C'est alors que la violence n'est plus exclusive mais est accompagnée de sentiments humain. C'est alors que cette chose qui ressemble à peine à un corps se gonfle soudainement d'humanité.
Et que très symboliquement, l'une des scènes finales ne se passent plus entre quatre murs, mais dans la nature.

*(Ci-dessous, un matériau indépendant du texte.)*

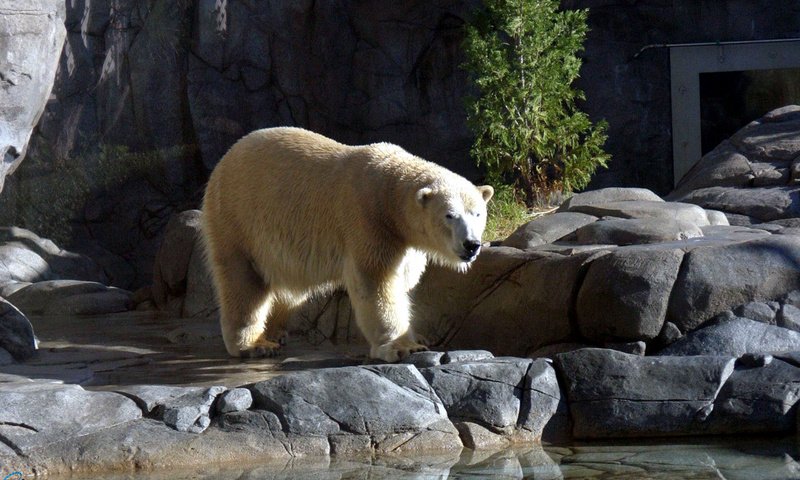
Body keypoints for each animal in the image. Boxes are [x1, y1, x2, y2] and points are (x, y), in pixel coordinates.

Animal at [203, 125, 490, 362]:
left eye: (477, 213)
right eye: (450, 215)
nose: (472, 244)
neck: (388, 194)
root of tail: (223, 162)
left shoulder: (406, 241)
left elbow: (405, 280)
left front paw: (416, 336)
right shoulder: (368, 221)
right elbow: (375, 283)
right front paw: (403, 347)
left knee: (289, 287)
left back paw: (277, 332)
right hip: (237, 219)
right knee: (243, 282)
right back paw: (254, 344)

Curieusement, les défauts qu'on peut trouver, où plutôt que les détracteurs peuvent trouver, se justifient par eux-mêmes. Premier défaut que certains critiques ont relevé (comme Pierre Murat de Telerama) : l'aspect radical, souligné et (soi-disant) complaisant de la violence. Mais celle-ci est en fait à l'image du héros : Bobby Sands. Ce dernier l'était, radical, et il voulait que la vérité éclate au grand jour. C'est chose faite depuis, mais il est bon qu' ''Hunger'' vienne nous le rappeller, sans fard ni pathos. Passer sous ellipse, dissimuler les scènes dures, c'est déjà refuser de voir ce qui est arrivé dans ces prisons, à l'époque de Thatcher. ''Quand on veut que les gens écoutent, il ne suffit plus de leur taper sur l'épaule. Il faut y aller à coup de massues'' disait John Doe dans ''Seven'' (David Fincher, 1995). Et c'est bien ce que fait Steve McQueen, non par complaisance, mais par nécessité. Et puis, il y a le problème de la froideur (qui gêne certaines personnes). Mais là encore, cette dernière est fondamentale. Steve McQueen entretient il est vrai une certaine distance avec ses personnages. Un recul qu'on peut rapporcher de celui de Stanley Kubrick, qui lui aussi, entretenait une relation pour le moins lointaine avec ces protagonistes. Pourquoi ? Car cette froideur contourne à nouveau toute la miêvrerie qui attendait au tournant le réalisateur.
Sur un sujet aussi balisé, le metteur-en-scène parvient à éviter tous les écueils se trouvant sur sa route. Il réalise un film glacial, dur, mais essentiel, tant sur le plan politique, historique et esthétique. Un chef-d'oeuvre, sans doute.